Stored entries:

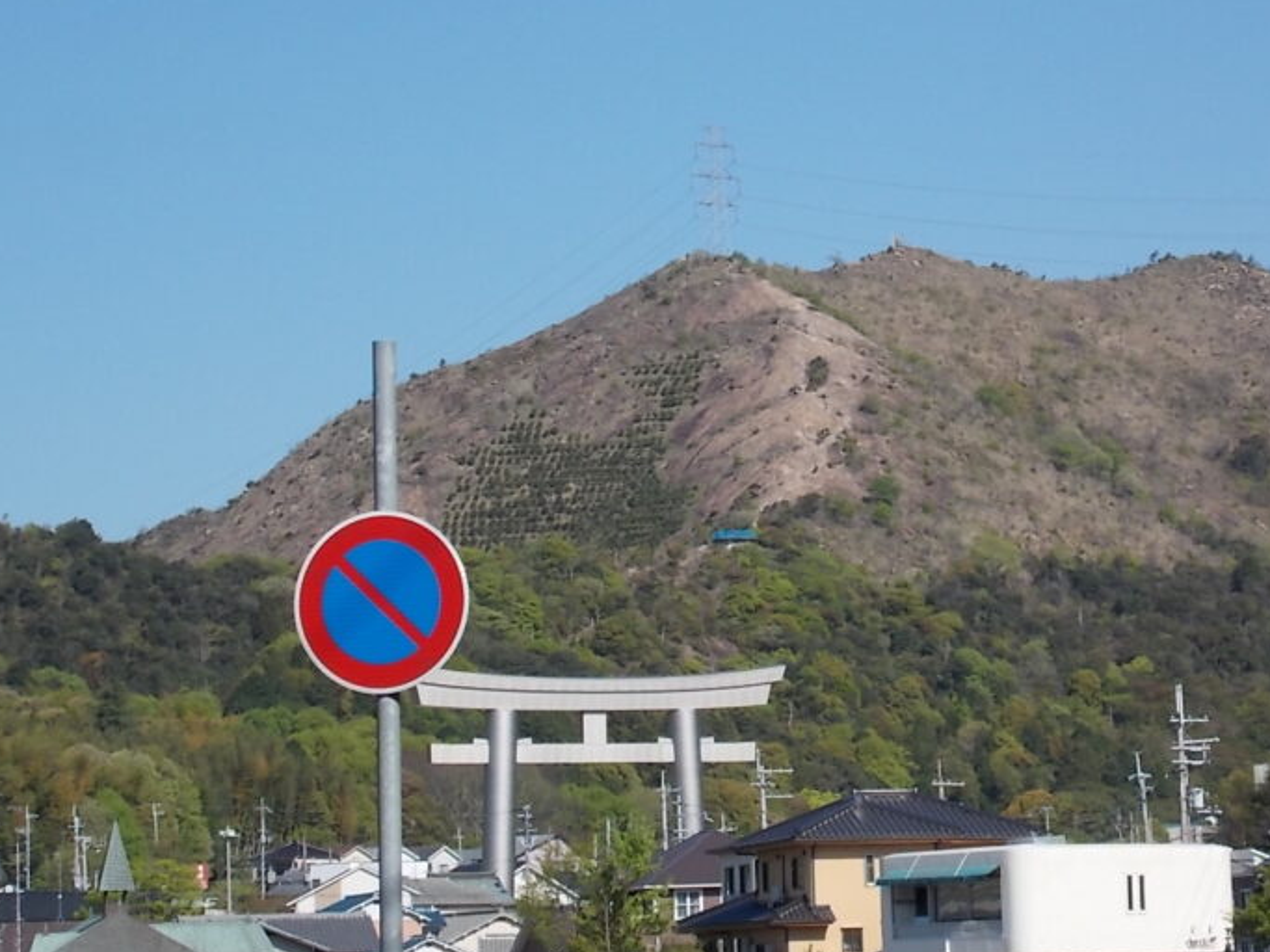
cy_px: 305
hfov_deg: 15.3
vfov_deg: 11.5
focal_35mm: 129
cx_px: 833
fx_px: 4732
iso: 80
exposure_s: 1/320
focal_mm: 15.4
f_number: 6.3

Job item:
Repeat the data above exactly, leaving out any pictures it holds.

Task result:
cy_px: 305
hfov_deg: 15.3
vfov_deg: 11.5
focal_35mm: 129
cx_px: 833
fx_px: 4732
iso: 80
exposure_s: 1/320
focal_mm: 15.4
f_number: 6.3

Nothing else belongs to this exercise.